Try it
In the student bio, begin at the words "Emma Vinella-Brusher is" and reproduce the text word for word, stopping after "her own jokes.".

Supplied passage
□ □ □
Emma Vinella-Brusher is a second-year dual degree Master’s student in City and Regional Planning and Public Health interested in equity, mobility, and food security. Born and raised in Oakland, CA, she received her undergraduate degree in Environmental Studies from Carleton College before spending four years at the U.S. Department of Transportation in Cambridge, MA. In her free time, Emma enjoys running, bike rides, live music, and laughing at her own jokes.
□ □ □
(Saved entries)
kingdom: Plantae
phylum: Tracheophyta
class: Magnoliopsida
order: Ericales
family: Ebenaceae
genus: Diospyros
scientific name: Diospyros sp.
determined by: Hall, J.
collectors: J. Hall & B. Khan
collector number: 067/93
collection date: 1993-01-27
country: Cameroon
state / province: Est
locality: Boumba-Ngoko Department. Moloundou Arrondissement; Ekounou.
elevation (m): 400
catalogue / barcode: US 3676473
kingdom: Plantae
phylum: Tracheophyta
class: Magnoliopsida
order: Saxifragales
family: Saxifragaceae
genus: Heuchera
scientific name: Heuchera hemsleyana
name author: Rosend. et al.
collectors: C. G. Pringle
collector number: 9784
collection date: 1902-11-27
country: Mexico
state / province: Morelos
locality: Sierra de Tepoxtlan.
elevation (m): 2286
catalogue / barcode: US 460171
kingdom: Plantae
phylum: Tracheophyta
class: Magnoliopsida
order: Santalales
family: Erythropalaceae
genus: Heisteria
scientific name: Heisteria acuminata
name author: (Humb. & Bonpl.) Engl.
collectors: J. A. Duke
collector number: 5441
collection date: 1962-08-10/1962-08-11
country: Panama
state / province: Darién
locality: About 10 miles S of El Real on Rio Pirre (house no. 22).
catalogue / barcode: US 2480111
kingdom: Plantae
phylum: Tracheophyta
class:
□ □ □
Solved exercise
Emma Vinella-Brusher is a second-year dual degree Master’s student in City and Regional Planning and Public Health interested in equity, mobility, and food security. Born and raised in Oakland, CA, she received her undergraduate degree in Environmental Studies from Carleton College before spending four years at the U.S. Department of Transportation in Cambridge, MA. In her free time, Emma enjoys running, bike rides, live music, and laughing at her own jokes.